Copy out the whole forum thread below about a bee cut-out and using a bee vacuum, keeping every character unchanged.

**DOCUMENT PASSAGE:**
________
I'll bee looking forward to your pics/vids & updates next Tues!


----------



## PatBeek

.


robherc,

That sounds like quite the cut-out.

How are those bees doing now?

Did you have to vacuum any?


----------



## PatBeek

WISHBONE said:


> if i can be of any help with any questions please let me know. Randy


Thanks.....and I also forwarded your advice to the gentleman who will be helping.


----------



## robherc

I left the bees in my vac until about an hour ago (made the vac with the intention of being able to "hive" them in it for a day or two safely as my bee yard's a 45min drive away) when I hived them. I transferred the bars & frames into one of my swarm boxes (7-frame deep), whacked the box on the ground, then shook all the bees in over the bars & frames, just like a package of bees. Ended up seeing about maybe a hundred or so dead bees, but those could just as easily been injured by the cut-out process, as by the vac itself, so overall I'd call the vac an astounding success (especially considering that the first one I made was a total failure)! 
If you're interested, I'm planning to post the design for my bee vac in a new thread sometime in the next couple days...with construction plans.


----------



## NCbeek

jredburn said:


> Instead of smoke try sugar water spray. Then suck them up with a bee vac.
> Regards
> Joe


Just a thought about that. Sugar water makes them sticky and will gum them up in the hose of the vacuum. The inside of the hose will be sticky and constantly clog with bees who are sticking to each other no matter how little water you use. You won't need smoke or sugar water IMHO.


----------



## robherc

I agree with NCbeek ... this cut-out I used the bee vac, and only the bee vac. No smoke OR syrup & things were still nice and smooth/calm. Hard for bees to come at you from the inside of the vac box. :banana:
Just make sure your vac's saving them, not killing them.


----------



## WISHBONE

PatBeek said:


> Thanks.....and I also forwarded your advice to the gentleman who will be helping.
________
**LISTED ENTRIES:**
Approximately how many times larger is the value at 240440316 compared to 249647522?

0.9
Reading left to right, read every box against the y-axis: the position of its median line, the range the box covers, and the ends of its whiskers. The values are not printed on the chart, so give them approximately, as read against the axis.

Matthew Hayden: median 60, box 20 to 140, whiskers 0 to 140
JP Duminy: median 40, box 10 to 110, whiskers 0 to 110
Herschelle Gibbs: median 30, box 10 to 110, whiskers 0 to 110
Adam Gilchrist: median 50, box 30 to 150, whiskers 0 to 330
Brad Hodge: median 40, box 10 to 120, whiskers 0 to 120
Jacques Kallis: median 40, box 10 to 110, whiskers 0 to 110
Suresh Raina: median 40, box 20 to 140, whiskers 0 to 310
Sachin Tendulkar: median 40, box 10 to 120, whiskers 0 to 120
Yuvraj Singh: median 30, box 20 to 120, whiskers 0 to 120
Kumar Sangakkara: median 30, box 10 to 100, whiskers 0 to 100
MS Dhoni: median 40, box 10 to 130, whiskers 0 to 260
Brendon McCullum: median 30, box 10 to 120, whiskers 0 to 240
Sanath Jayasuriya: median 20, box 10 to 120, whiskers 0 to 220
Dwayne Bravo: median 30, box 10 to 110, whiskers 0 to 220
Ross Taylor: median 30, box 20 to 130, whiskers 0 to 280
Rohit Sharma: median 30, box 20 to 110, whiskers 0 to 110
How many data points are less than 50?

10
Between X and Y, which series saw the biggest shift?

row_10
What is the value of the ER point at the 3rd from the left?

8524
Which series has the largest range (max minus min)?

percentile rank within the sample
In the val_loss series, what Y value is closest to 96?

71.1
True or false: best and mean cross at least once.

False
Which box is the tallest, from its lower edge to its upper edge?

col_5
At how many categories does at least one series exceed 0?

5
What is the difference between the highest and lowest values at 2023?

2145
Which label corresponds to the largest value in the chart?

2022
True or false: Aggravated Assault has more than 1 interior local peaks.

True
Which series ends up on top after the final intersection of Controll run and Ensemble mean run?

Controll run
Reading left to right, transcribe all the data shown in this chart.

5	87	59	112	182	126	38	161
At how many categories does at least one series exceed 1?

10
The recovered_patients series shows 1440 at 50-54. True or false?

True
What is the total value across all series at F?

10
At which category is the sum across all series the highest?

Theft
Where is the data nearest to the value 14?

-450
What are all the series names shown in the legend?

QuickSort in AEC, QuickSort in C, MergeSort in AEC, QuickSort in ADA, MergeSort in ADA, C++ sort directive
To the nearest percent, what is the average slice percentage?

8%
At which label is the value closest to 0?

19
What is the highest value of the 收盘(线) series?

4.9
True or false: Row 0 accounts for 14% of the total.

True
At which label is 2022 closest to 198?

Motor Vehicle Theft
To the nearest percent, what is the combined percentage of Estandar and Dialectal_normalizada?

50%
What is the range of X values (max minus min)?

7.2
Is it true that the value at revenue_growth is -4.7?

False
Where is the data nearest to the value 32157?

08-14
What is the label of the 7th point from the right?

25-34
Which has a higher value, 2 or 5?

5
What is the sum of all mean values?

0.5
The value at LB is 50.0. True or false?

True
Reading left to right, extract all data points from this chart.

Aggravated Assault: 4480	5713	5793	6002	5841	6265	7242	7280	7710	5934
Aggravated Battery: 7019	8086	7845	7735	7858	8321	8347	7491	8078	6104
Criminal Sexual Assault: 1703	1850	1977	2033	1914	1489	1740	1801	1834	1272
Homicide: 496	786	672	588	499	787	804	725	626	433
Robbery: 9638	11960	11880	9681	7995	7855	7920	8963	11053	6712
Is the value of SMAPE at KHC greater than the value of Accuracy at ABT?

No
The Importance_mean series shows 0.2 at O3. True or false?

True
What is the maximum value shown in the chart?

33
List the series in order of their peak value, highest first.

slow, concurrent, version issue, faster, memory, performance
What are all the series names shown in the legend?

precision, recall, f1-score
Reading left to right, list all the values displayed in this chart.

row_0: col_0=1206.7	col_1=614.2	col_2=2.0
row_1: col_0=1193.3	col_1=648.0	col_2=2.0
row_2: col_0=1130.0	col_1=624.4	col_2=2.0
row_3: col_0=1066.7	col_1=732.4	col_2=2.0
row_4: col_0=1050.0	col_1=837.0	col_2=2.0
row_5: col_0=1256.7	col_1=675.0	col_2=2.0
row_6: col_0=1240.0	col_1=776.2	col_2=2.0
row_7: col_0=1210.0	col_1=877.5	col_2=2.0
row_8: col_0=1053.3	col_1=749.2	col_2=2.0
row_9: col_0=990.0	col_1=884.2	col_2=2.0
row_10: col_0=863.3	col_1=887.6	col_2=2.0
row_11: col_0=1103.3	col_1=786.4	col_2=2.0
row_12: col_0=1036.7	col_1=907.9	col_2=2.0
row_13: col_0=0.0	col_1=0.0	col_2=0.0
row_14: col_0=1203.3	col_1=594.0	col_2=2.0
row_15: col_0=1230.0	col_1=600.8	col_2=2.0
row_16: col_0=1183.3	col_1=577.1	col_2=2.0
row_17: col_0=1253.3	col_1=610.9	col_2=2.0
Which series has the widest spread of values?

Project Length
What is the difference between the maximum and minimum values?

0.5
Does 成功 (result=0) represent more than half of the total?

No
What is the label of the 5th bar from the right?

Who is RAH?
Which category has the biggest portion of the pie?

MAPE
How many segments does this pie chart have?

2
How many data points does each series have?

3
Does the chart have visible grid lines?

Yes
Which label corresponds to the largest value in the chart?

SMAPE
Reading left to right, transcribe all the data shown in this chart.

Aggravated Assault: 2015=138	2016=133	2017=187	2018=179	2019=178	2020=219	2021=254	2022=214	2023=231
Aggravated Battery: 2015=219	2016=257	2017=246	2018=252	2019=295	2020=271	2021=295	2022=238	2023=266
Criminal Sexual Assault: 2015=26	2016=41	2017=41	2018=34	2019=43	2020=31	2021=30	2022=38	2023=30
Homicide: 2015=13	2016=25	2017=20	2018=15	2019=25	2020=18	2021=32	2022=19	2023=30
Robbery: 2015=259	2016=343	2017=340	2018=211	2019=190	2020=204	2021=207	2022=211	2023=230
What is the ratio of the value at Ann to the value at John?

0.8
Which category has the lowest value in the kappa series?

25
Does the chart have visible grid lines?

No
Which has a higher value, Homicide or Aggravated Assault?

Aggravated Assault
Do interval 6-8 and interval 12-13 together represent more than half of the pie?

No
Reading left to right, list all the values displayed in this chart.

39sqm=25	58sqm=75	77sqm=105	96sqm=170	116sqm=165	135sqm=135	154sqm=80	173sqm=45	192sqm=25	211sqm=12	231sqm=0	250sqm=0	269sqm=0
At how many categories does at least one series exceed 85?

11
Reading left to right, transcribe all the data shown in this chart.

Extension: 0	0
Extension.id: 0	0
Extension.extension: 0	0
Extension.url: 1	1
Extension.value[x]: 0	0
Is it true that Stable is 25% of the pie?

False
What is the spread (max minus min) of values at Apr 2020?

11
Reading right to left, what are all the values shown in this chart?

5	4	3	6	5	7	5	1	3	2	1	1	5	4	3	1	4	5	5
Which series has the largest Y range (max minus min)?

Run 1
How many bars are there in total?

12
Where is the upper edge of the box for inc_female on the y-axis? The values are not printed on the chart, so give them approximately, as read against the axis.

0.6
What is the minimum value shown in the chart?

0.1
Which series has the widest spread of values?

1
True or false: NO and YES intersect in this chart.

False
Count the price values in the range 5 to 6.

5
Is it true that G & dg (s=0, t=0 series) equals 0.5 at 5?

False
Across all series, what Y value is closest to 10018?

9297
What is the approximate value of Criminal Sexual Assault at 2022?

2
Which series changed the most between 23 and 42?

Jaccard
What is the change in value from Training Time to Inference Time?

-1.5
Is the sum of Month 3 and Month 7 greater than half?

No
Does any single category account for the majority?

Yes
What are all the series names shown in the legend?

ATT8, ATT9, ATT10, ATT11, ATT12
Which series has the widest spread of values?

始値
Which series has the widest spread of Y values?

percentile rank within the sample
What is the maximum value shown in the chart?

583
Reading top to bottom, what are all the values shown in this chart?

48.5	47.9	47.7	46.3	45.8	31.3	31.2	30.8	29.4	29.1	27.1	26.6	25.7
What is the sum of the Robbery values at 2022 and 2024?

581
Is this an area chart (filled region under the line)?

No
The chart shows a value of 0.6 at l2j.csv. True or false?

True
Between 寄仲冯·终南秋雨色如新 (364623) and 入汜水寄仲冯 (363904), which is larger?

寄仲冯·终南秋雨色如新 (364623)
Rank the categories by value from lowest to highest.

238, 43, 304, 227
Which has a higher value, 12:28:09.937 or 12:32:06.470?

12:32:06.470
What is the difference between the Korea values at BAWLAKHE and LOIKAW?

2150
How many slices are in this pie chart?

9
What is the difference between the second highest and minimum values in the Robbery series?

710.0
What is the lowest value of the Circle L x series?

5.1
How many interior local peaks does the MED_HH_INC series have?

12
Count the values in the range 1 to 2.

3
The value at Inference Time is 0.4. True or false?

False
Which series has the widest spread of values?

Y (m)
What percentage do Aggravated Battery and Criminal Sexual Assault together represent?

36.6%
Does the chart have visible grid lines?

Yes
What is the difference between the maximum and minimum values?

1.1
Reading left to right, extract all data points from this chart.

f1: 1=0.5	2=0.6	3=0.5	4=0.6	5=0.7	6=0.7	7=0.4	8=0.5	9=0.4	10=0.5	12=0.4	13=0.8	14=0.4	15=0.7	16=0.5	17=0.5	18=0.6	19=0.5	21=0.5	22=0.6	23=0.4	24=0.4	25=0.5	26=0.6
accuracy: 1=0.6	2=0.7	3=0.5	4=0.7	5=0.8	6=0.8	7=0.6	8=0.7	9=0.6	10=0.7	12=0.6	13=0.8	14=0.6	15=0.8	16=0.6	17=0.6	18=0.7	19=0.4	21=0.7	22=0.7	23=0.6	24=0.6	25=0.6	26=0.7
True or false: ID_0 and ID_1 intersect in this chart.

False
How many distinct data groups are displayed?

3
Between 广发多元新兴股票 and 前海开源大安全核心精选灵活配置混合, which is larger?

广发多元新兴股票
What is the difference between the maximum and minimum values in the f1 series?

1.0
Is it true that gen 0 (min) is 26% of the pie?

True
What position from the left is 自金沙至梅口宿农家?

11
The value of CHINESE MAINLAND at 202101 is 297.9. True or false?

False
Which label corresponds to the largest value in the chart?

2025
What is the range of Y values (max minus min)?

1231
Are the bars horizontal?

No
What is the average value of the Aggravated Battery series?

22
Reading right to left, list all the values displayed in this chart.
________
**FINISHED EXERCISE:**
I'll bee looking forward to your pics/vids & updates next Tues!


----------



## PatBeek

.


robherc,

That sounds like quite the cut-out.

How are those bees doing now?

Did you have to vacuum any?


----------



## PatBeek

WISHBONE said:


> if i can be of any help with any questions please let me know. Randy


Thanks.....and I also forwarded your advice to the gentleman who will be helping.


----------



## robherc

I left the bees in my vac until about an hour ago (made the vac with the intention of being able to "hive" them in it for a day or two safely as my bee yard's a 45min drive away) when I hived them. I transferred the bars & frames into one of my swarm boxes (7-frame deep), whacked the box on the ground, then shook all the bees in over the bars & frames, just like a package of bees. Ended up seeing about maybe a hundred or so dead bees, but those could just as easily been injured by the cut-out process, as by the vac itself, so overall I'd call the vac an astounding success (especially considering that the first one I made was a total failure)! 
If you're interested, I'm planning to post the design for my bee vac in a new thread sometime in the next couple days...with construction plans.


----------



## NCbeek

jredburn said:


> Instead of smoke try sugar water spray. Then suck them up with a bee vac.
> Regards
> Joe


Just a thought about that. Sugar water makes them sticky and will gum them up in the hose of the vacuum. The inside of the hose will be sticky and constantly clog with bees who are sticking to each other no matter how little water you use. You won't need smoke or sugar water IMHO.


----------



## robherc

I agree with NCbeek ... this cut-out I used the bee vac, and only the bee vac. No smoke OR syrup & things were still nice and smooth/calm. Hard for bees to come at you from the inside of the vac box. :banana:
Just make sure your vac's saving them, not killing them.


----------



## WISHBONE

PatBeek said:


> Thanks.....and I also forwarded your advice to the gentleman who will be helping.